§ SELECTED EXTRACT
=====
- Born: William McQuiston Shankill Road, Belfast, Northern Ireland
- Other name: Twister
- Occupation: community worker
- Known for: leader of the A Company, Highfield, West Belfast Brigade, Ulster Defence Association (UDA)

= Billy McQuiston =

Northern Irish Ulster loyalist

William McQuiston, also known as "Twister", is an Ulster loyalist, who was a high-ranking member of the Ulster Defence Association (UDA). Leader of the organisation's A Company, Highfield, West Belfast Brigade, McQuiston spent more than 12 years in HM Prison Maze outside Lisburn for possession of weapons. He is now a community activist, often working with former members of the Provisional Irish Republican Army (IRA) in West Belfast's troubled interface areas where adjoining loyalist and republican communities occasionally clash.
=====
§ DATASET CONTENT
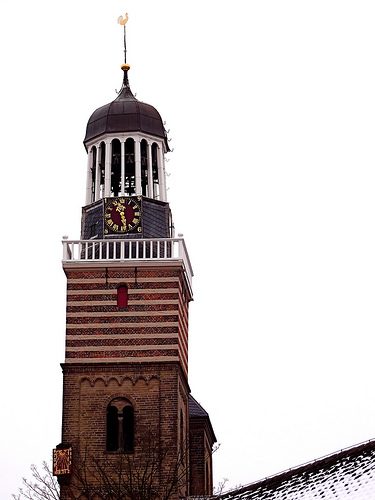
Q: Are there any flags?
A: No, there are no flags.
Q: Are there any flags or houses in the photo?
A: No, there are no flags or houses.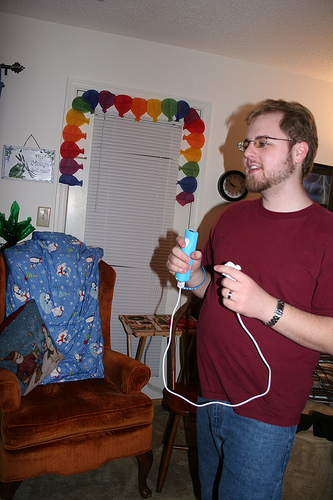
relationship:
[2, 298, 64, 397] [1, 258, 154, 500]
pillow on chair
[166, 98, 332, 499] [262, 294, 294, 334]
man has wrist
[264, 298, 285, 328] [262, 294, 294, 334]
watch on wrist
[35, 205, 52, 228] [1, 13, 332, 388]
light switch on wall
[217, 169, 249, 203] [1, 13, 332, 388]
clock on wall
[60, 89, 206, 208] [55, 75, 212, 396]
balloon decoration around window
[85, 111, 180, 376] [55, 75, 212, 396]
blinds covering window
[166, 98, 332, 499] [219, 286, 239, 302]
man has finger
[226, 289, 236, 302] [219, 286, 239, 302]
ring on finger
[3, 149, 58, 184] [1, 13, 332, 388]
sign hanging on wall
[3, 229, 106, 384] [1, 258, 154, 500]
blanket on chair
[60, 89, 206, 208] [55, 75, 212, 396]
balloon decoration on window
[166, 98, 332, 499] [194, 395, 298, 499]
man wearing jeans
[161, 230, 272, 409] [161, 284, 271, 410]
wii remote control has wire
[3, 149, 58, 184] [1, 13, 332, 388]
sign on wall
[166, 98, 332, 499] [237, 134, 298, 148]
man wearing eyeglasses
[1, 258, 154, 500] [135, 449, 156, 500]
chair has leg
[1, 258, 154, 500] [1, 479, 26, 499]
chair has leg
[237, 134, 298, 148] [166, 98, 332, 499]
eyeglasses are on man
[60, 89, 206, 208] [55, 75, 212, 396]
balloon decoration strung around window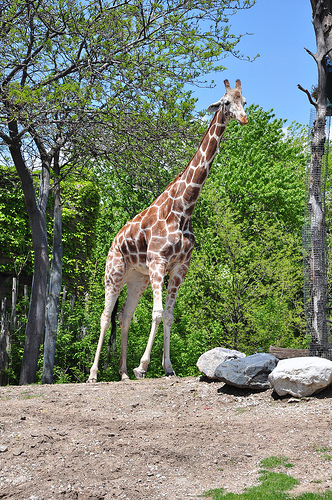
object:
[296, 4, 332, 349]
tree trunk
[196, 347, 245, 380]
rock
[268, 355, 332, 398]
rock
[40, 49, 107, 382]
tree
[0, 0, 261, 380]
tree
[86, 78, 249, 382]
giraffe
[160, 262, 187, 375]
leg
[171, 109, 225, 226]
giraffe's neck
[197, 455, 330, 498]
grass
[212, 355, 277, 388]
rock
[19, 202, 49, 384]
tree trunk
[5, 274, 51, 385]
shadows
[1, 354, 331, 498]
ground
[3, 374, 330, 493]
dirt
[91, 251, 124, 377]
leg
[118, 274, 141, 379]
leg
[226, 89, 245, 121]
face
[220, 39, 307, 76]
sky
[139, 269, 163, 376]
bent leg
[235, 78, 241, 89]
horn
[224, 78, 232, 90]
horn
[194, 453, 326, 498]
grass patch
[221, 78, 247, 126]
head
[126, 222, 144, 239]
spots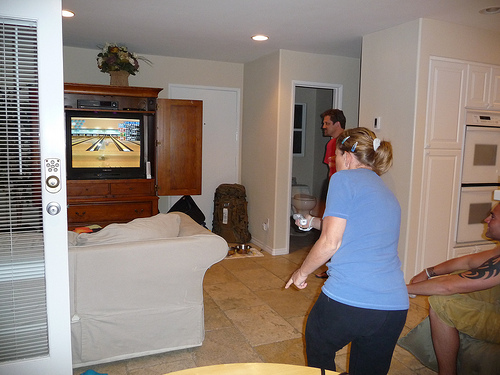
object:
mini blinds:
[0, 15, 51, 365]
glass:
[0, 100, 36, 333]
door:
[1, 1, 76, 375]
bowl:
[234, 242, 252, 255]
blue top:
[321, 167, 411, 311]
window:
[290, 102, 307, 159]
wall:
[361, 17, 424, 283]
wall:
[238, 48, 291, 257]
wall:
[63, 46, 248, 208]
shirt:
[319, 166, 410, 310]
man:
[314, 105, 350, 280]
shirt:
[323, 132, 347, 175]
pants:
[303, 290, 407, 375]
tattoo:
[457, 252, 499, 282]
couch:
[0, 205, 230, 369]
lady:
[282, 126, 410, 375]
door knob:
[46, 200, 63, 217]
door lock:
[44, 157, 62, 194]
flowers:
[93, 43, 142, 76]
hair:
[333, 126, 393, 177]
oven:
[458, 108, 499, 189]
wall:
[422, 25, 462, 138]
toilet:
[292, 190, 315, 227]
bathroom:
[286, 79, 343, 254]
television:
[64, 104, 155, 181]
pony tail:
[367, 137, 396, 176]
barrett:
[340, 135, 350, 144]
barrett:
[350, 139, 360, 152]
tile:
[217, 300, 293, 356]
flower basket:
[90, 43, 141, 89]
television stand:
[62, 82, 203, 233]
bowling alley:
[66, 115, 143, 169]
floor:
[217, 304, 291, 347]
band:
[371, 135, 381, 150]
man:
[403, 199, 499, 375]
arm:
[407, 250, 500, 296]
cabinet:
[62, 83, 203, 231]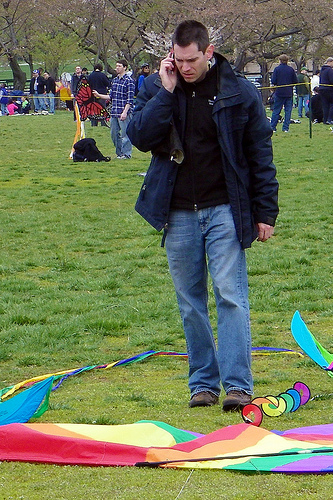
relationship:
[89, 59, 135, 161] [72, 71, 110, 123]
people holding butterfly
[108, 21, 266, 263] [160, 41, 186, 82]
guy talking on a cell phone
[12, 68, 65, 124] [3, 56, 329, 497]
people gathering on a field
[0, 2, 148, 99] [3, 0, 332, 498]
trees growing in a park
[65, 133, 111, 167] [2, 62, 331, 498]
bag sitting on ground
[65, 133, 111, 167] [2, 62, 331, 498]
bag on ground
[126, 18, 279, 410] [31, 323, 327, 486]
person standing on ground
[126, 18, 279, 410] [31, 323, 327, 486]
person on ground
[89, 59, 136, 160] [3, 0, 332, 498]
people gathering in park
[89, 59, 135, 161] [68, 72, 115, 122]
people holding kite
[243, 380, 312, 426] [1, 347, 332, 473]
tail of kite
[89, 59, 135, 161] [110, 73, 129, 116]
people wearing plaid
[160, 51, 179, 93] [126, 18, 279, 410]
hand of a person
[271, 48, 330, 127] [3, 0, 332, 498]
people standing in park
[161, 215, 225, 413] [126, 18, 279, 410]
leg of a person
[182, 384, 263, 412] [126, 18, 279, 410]
feet of a person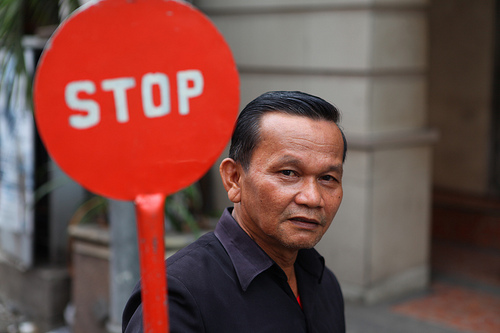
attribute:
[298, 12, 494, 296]
wall — white, gray, brick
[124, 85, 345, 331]
man — Asian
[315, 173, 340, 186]
eye — Asian, man's, staring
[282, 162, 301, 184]
eye — Asian, man's, staring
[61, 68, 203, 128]
word — stop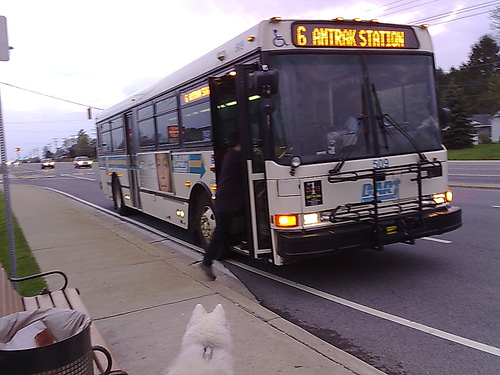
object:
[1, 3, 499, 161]
sky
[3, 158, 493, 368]
street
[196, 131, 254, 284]
person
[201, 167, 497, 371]
ground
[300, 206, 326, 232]
light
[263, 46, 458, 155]
window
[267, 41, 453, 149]
windshield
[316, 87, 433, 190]
driver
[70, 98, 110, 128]
light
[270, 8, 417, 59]
words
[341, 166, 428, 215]
logo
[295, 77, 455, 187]
wipers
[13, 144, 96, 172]
cars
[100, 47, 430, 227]
person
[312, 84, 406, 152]
man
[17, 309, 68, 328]
bag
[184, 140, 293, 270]
man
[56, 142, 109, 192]
head lights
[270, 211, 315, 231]
headlights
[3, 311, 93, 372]
garbage can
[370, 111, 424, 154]
windshield wipers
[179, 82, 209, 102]
light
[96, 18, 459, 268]
bus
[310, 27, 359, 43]
light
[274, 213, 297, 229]
light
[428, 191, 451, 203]
light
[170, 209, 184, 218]
light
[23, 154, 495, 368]
road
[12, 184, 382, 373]
sidewalk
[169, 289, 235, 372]
dog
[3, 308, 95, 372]
trash can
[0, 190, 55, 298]
grass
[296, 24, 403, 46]
letters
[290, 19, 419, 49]
sign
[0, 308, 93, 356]
top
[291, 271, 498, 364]
line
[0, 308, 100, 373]
can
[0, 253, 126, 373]
bench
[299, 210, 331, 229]
head light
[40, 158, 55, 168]
car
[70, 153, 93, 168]
car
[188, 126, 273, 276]
passenger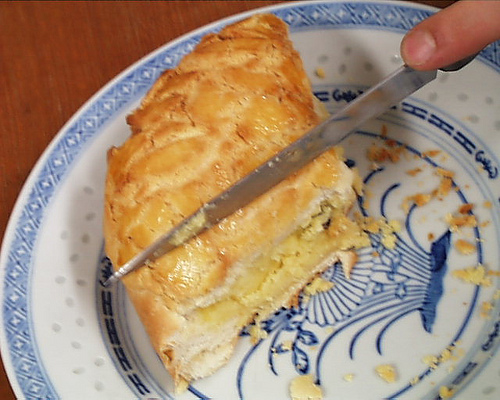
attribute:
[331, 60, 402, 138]
knife — cutting, metal, white, silver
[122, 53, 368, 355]
pie — brown, yellow, close, cutting, round, ready, done, moist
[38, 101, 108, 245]
plate — white, blue, round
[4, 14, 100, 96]
table — brown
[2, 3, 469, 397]
table — wooden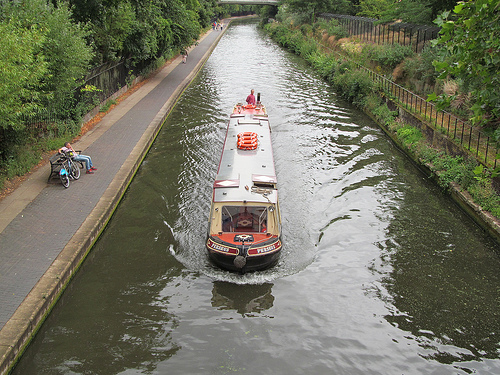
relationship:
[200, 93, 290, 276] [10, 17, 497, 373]
boat traveling on canal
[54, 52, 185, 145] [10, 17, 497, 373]
sidewalk running along canal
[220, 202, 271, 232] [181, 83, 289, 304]
window of boat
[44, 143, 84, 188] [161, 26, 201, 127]
bench on sidewalk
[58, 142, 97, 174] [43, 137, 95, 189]
man sitting on bench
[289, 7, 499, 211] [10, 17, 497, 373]
fence along canal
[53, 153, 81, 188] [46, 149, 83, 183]
bicycle leaning on bench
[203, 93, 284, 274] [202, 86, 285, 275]
boat on river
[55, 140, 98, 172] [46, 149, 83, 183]
man on bench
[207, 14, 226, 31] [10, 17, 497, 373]
people walking along canal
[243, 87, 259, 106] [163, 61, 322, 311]
man standing on boat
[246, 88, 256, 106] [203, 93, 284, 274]
man standing on back of boat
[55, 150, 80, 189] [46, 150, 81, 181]
bicycle resting against a bench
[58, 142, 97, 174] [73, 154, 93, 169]
man wearing blue jeans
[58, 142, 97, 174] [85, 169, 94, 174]
man wearing red shoe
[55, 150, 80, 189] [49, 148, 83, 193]
bicycle leaning against bench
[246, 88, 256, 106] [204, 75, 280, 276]
man standing on back of boat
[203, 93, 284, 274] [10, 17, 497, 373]
boat floating down canal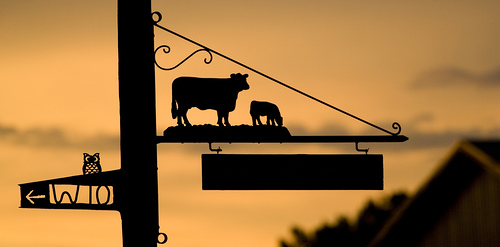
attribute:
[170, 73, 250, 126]
cow — metal, large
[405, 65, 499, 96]
clouds — gray, here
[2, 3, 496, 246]
sky — yellow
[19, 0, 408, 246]
sign — post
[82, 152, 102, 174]
owl — small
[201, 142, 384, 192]
plate — dangling, hanging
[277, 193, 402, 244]
trees — green, outlined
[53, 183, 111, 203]
owl — backwards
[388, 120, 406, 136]
end — curled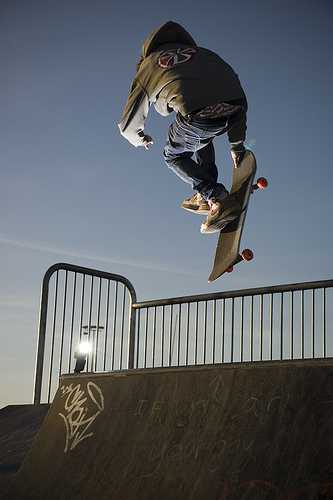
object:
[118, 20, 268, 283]
man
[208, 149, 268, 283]
skateboard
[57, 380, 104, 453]
graffiti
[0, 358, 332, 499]
ramp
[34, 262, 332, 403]
fence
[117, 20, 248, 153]
hoodie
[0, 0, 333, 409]
sky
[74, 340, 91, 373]
light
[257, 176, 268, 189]
wheels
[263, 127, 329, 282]
air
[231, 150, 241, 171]
hand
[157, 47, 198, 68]
graphic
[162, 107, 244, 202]
jeans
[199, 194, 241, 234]
shoes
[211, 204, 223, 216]
nike logo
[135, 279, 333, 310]
pole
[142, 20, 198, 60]
hood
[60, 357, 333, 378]
top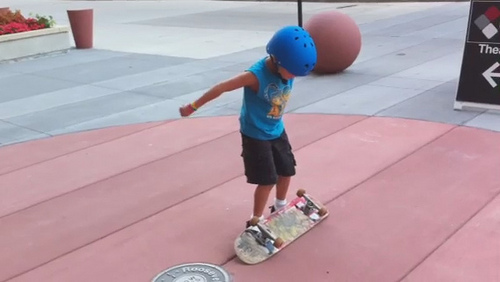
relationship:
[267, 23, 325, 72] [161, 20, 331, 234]
helmet on boy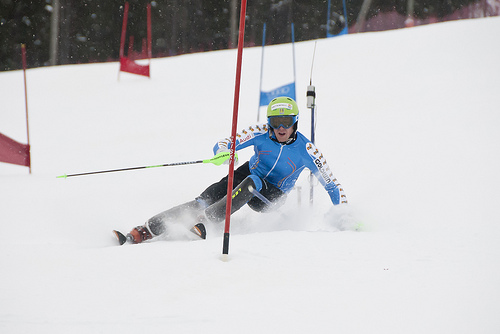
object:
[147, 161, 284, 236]
black pants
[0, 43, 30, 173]
flag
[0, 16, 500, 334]
ground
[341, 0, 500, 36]
hill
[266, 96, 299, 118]
helmet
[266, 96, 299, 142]
head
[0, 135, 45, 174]
sign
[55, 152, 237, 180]
skipole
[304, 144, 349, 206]
sleeve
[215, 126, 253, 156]
sleeve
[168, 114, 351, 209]
man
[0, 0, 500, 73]
background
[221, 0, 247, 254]
pole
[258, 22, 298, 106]
flag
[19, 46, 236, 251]
course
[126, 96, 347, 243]
man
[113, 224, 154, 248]
ski shoes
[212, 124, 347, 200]
jacket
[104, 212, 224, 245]
skiing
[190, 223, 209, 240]
ski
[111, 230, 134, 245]
ski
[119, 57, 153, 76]
sign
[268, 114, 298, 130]
goggles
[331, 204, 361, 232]
hand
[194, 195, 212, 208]
knee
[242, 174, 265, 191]
band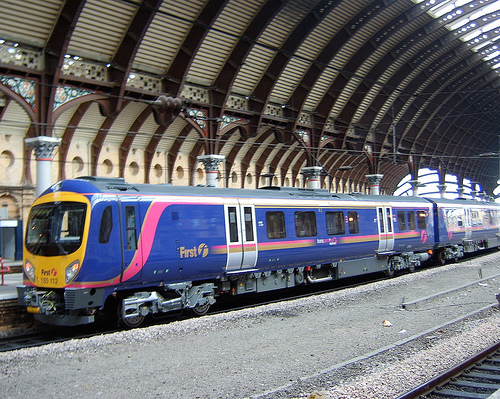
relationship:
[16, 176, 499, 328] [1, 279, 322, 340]
train on tracks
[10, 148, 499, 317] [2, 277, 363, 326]
train on tracks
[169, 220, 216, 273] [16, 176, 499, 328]
logo on train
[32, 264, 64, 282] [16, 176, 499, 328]
number on train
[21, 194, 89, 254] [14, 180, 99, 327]
windshield on front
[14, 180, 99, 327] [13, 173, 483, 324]
front of train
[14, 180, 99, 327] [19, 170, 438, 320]
front of train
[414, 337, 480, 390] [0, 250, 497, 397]
tracks on pavement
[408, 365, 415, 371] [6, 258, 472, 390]
stones on ground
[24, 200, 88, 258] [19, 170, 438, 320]
windshield on train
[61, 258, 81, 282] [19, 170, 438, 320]
light on train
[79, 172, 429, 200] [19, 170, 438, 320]
roof of train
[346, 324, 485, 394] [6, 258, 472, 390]
stones on ground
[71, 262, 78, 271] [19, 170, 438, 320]
light on train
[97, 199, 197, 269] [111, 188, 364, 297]
stripe on train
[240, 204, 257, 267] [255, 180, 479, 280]
doors on train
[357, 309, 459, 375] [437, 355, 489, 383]
gravel on tracks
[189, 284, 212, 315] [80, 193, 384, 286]
wheels on train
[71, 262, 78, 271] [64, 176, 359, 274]
light on train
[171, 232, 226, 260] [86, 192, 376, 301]
words on train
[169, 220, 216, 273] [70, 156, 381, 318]
logo on train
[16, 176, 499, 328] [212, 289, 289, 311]
train on tracks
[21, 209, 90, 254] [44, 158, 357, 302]
window on train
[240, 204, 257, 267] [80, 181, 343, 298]
doors on train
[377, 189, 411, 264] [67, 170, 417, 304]
doors on train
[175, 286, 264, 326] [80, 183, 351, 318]
wheels on train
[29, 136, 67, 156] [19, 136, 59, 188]
decoration on column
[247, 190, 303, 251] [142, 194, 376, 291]
window on train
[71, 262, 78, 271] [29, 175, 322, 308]
light on car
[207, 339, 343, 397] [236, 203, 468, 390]
pavement between tracks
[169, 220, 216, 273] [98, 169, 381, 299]
logo on train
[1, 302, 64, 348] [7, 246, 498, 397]
gravel in between tracks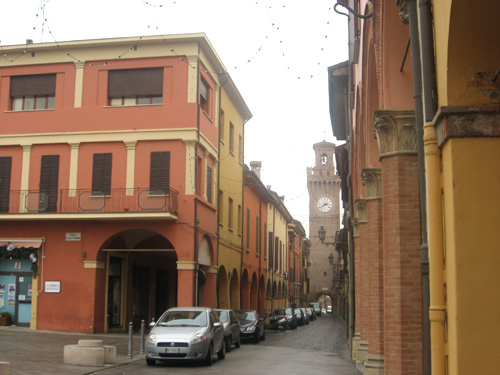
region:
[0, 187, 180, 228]
balcony attached to building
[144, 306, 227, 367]
car parked in front of car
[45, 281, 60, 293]
white sign mounted on building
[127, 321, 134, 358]
metal pole to the left of car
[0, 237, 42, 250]
awning above window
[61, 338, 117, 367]
round concrete barrier next to street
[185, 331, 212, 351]
light on a car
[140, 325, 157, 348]
light on a car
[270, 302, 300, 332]
car on a street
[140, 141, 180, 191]
window on a building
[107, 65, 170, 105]
window on a building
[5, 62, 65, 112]
window on a building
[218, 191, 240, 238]
window on a building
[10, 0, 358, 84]
string of christmas lights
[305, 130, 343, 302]
tall beige clock tower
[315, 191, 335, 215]
white clock face with black hands and numbers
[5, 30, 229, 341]
red building with cream trim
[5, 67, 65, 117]
large window with half drawn shades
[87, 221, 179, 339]
arched doorway on red building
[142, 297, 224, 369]
silver compact car parked in front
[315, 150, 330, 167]
bell hanging inside clock tower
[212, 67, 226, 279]
metal downspout of rain gutter on red building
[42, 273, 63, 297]
white sign on front of red building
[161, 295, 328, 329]
the cars are parked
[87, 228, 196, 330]
arch in the building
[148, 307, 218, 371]
the car is silver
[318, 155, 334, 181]
bell in the tower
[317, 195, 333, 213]
numbers on the clock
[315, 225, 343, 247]
lamp is on pole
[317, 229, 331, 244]
the lamp is black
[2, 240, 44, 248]
the awning is orange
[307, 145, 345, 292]
the tower is stone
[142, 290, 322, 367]
row of cars parked on narrow street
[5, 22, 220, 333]
red brick building on corner with terrace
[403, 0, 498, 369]
yellow building in foreground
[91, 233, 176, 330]
rounded archway in brick building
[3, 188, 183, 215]
black metal terrace on brick building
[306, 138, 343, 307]
stone clock tower at end of narrow road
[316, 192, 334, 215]
round white face in clock tower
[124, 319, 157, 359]
silver poles for parking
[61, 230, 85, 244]
small white and black street sign on building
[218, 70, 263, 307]
yellow building with archway entrances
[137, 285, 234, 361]
this is a car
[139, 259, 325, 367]
cars parked on road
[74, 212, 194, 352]
archway on the building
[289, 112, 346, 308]
clock tower in background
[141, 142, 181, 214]
A window on a building.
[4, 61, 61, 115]
A window on a building.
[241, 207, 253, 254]
A window on a building.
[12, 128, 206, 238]
windows on the building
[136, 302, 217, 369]
front of the car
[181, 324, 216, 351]
light on front of car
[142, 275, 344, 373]
many cars lined up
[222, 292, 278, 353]
dark car on the cement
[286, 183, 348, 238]
round clock on building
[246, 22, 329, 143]
sky above the building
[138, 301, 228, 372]
silver car parked outside of building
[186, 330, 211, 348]
headlight on front of car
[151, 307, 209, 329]
windshield on front of car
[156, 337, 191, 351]
vent on front of car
=====
§ EXERCISES TO COMPLETE
1) In the Billy McQuiston article, what offense led to McQuiston spending more than 12 years in prison?
2) Extend the Billy McQuiston article with a further paragraph that follows on from its last sentence.

§ OUTPUTS BY TASK
1) Possession of weapons.

2)
== Ulster Defence Association ==
McQuiston was born and raised in west Belfast's staunchly loyalist and Protestant Shankill Road area. Billy McQuiston joined the junior wing of the UDA immediately after the 1971 Balmoral Furniture Company bombing, with his decision also influenced by his father having been UDA commander in the area at the time. He recalls: "The area I came from, the family that I came from and the activity that was going on in that area, I don’t think I really had any other choice." He was almost 15 at the time the bomb exploded on a Saturday afternoon in the heart of the Shankill, which was crowded with shoppers. The bomb killed two adult men and two babies. McQuiston was with a friend and they were on their way to the city centre; the boys rushed to the scene and saw the bodies of the infants as they were brought out of the rubble, wrapped in sheets. The following evening he and several friends attended a meeting of the local UDA. One at a time, the teenaged boys were brought into a room by two men wearing hoods. McQuiston faced three men seated at a table on which rested a Bible, gun and an Ulster Banner. After being asked his motive for wishing to join the UDA, he repeated an oath with one hand upon the Bible and the other the gun, and was duly sworn in as a member of the "Ulster Young Militants" (UYM), the junior wing of the UDA.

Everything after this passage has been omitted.